For Sanders, who never won a major, it was the first of two times
Nicklaus denied him the Open. He would also finish runner-up to
Nicklaus at the 1970 Open at St. Andrews when Sanders missed a
short putt on the 72nd hole that would have won the tournament.
#7 SEVE’S WILD BREAKTHROUGH 1979
Three years after finishing second in the 1976 Open at Royal Birkdale as
a 19-year-old, Seve Ballesteros captured his first major championship at
the 1979 tournament at Royal Lytham & St. Annes. The way in which he
won helped cement his reputation for creativity on the course. Ballesteros
sprayed the ball all over the course the final round, missing eight of nine
fairways with his driver. His tee shot on the 16th landed in a temporary
parking lot, so he had a car moved, took a drop, and hit his approach to 15
feet and made birdie. When he signed for a 70, he was the winner by three
strokes over Jack Nicklaus and Ben Crenshaw.
#8 CHAMPAGNE’S ON TONY 1964
Tony Lema was one of golf’s brightest young stars when he arrived at
St. Andrews for the 1964 Open. The 30-year-old former Marine had won
eight PGA Tour tournaments since 1962 when he arrived in Scotland.
The fun-loving Lema was nicknamed “Champagne” Tony Lema after he
told reporters at a 1962 Tour stop that if he won he would he would serve
champagne. He did, and he paid up. He dominated that Open, winning by
six strokes over Jack Nicklaus. Ironically, two-time defending champion
Arnold Palmer skipped the 1964 tournament and his caddie toted for
Lema. Lema died two years later in a small plane crash. He was 32.

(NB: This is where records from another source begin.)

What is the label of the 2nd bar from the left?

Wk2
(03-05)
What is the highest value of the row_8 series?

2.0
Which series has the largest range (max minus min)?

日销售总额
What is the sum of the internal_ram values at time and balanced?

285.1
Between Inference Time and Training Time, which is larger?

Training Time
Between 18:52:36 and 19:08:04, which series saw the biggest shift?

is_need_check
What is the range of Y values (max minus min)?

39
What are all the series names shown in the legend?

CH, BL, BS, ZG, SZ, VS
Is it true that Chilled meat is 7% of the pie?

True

#9 FALDO’S RECORD RUN 1990
Nick Faldo won three British Opens in a six-year span, and none as
convincing as the 1990 Championship at St. Andrews. It was Faldo’s
second major of his career, having won The Masters earlier in the
season. He put on a record-setting run on the Old Course, setting a new
scoring record in relation to par of 18 under (later bettered by Tiger
Woods in 2000). Faldo opened with a rounds of 67-65-67 to build a
commanding lead, and then cruised to a final-round 71 for a five-stroke victory over runners-up Payne Stewart and Mark McNulty.
#10 SLAMMIN’ SAMMY’S POST-WAR WIN 1946
As Sam Snead rode a train into St. Andrews, for the 1946 Open, he
reportedly looked out the window and said, “Say, that looks like an old,
abandoned golf course.” In fact, it was the Old Course, and by week’s
end, he was hoisting the Claret Jug. It was only Snead’s second appearance in the championship (he wouldn’t return again until 1962), and it
was the first one played since 1939 due to World War II. That meant Dick
Burton, the 1939 winner, held the trophy for seven years. Snead won by
four shots over Johnny Bulla and Bobby Locke.